Thoughts on Maquia


Maquia: When the Promised Flowers Bloom finally made its way to a theater near me, so like any other anime film that comes my way, I had to go out and see it. What was really nice about this experience was that, unlike typical American movie releases, I went in knowing virtually nothing about what I was going to watch—which I believe is the best way to experience any film. Japanese trailers just seem to spoil much less, though even if they didn’t, they’re still much easier to avoid than, say, the latest Marvel movie. And so, with no conscious expectations in mind, I eagerly awaited whatever it was Mari Okada had in store for me. For the most part, I was incredibly pleased.

Let’s get the bad stuff out of the way first: the ending was lackluster, if not downright nonsensical. Without spoiling the fine details of the climax and falling action, I will say that there are A LOT of coincidental narrative devices at play. Some of the coincidences were innocuous enough to allow. Others were plain unbelievable, and really took me out of it when I probably should’ve been crying my eyes out. To make matters worse, a majority of these moments are propelled by difficult-to-understand character motivations—though if I were to phrase it less generously, could be considered utterly irrational motivations. I’d say from the start of the final battle to the end of the film, there were too many strange and/or ridiculous emotional reunions that just lacked their intended punch due to weird plotting and reasoning.


Aside from that, however, the rest of the movie was a blast! I was truly moved by what was, at its core, a tale of a single mother and her son finding their place in world. What was really interesting was how the fantasy elements of the narrative affected their lives in only a few ways, and not so much the aspects of their relationship. The story is about Maquia, a young girl from a race that ages far slower than humans—basically, an (almost) immortal being. She’s separated from her clan, and in her wandering, she stumbles upon a newborn child whose family had just been killed by bandits. Keeping in mind that Maquia is essentially 15 years old and will continue to look that way for a very long time, she decides to raise the baby boy as her own. Their differences in lifespans and growth rate will eventually bring about issues, but most of these issues involve the world around them.

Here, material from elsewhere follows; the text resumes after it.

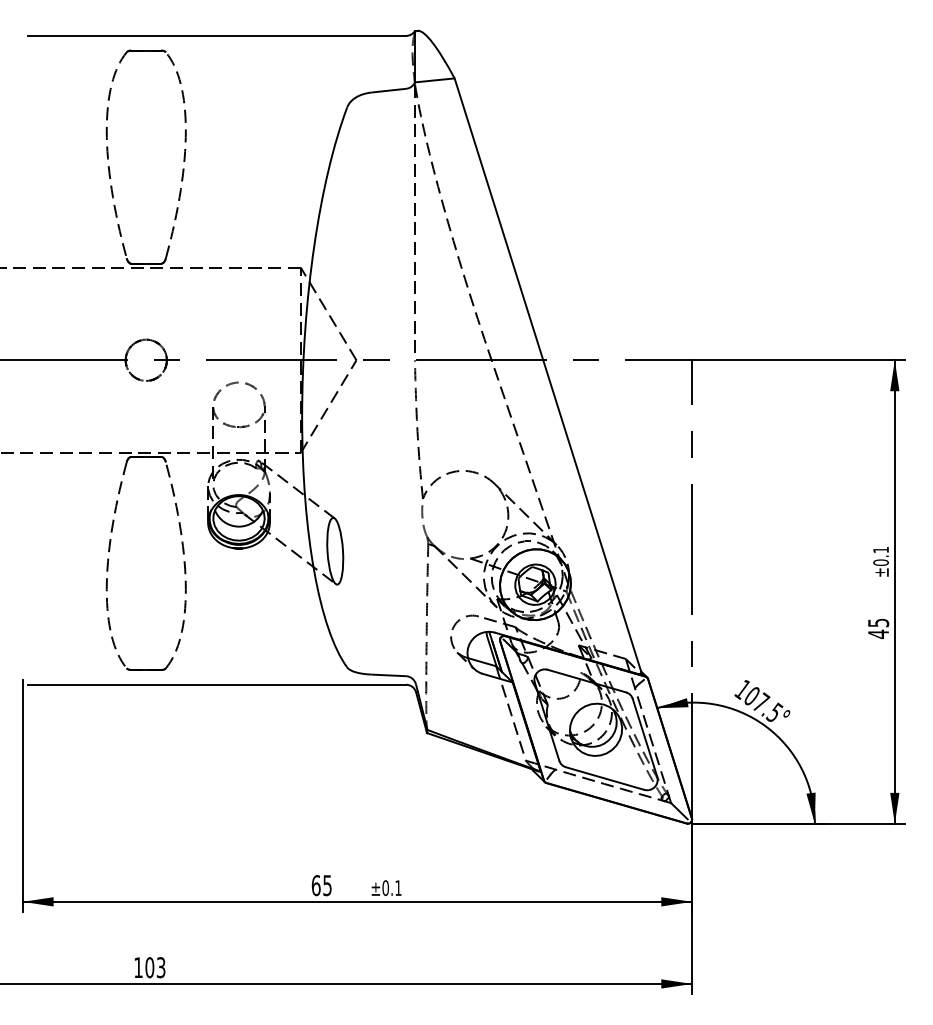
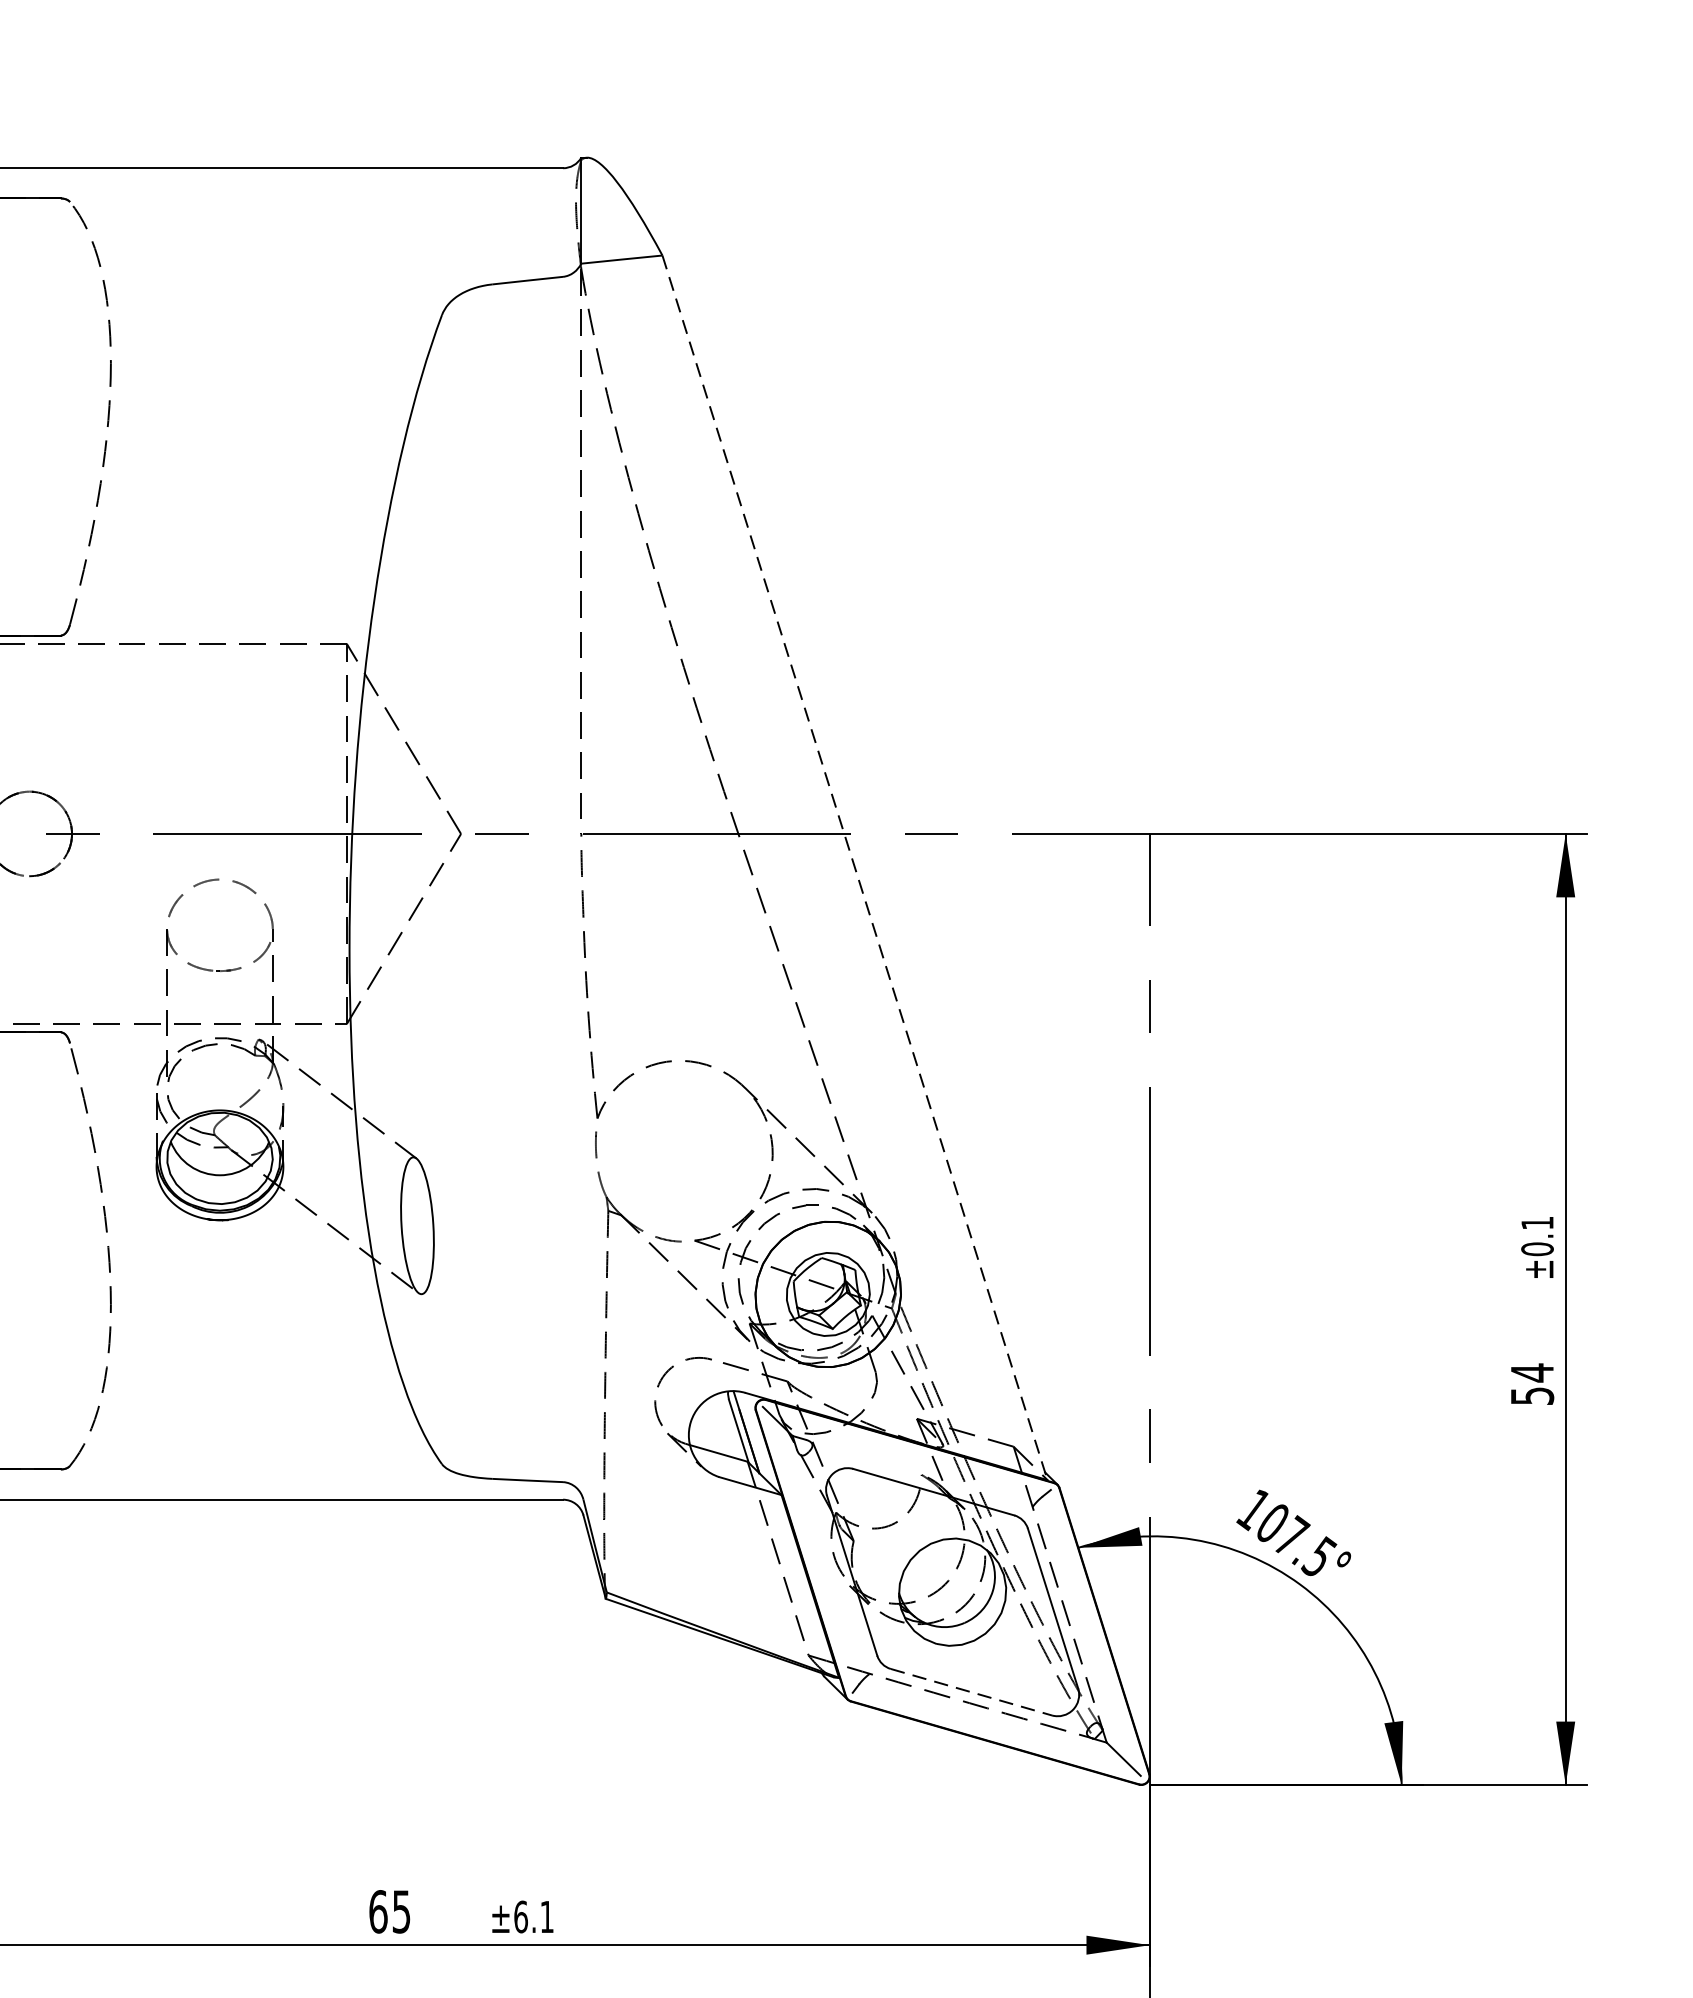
line: (548, 376) -> (855, 867), solid -> dashed
text: (878, 628) -> (1532, 1384), 45 -> 54
line: (605, 778) -> (972, 1692), solid -> dashed
text: (385, 887) -> (520, 1915), ±0.1 -> ±6.1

Maquia and her son, Ariel, can’t stay in one place for too long because other people will notice Maquia’s lack of aging. They change their story everywhere they go, once being mother and son, to pretending they are now brother and sister. From the additional fantasy element of Maquia’s being comes a second huge issue involving child development for the story to contend with. Single parenting and constant relocating are two major factors in a child’s psychological development and are typically linked with more negative effects than positive. Being a single parent can be stressful for more than just the adult, and frequent moving is very disrupting, often preventing a child from developing meaningful friendships in their formative years. Situations such as this are tough, and I think Maquia does a great job at portraying these issues.


From his clingy and helpless years to his time as a distant and confused teenager, we witness Ariel grow into a man whilst he and his mother face many trials—life challenges that feel strikingly realistic in a fantasy setting. Their journeys both together and apart are riveting, and had that been the sole focus, this film could’ve been extraordinary. The movie’s structure is fascinating, as it takes place across an entire lifetime, flipping through snapshots of said life like a photo album. But not everything is about that life, which wouldn’t necessarily be a problem had the substitutes been compelling and rational enough to even comprehend.

Much like Fireworks, I want to watch this film again—to solidify either what was wrong about the film, or my interpretation of it. Unlike Fireworks, however, I know for certain that there is something to love here, something beautiful, and something worth seeing again. Thanks for reading.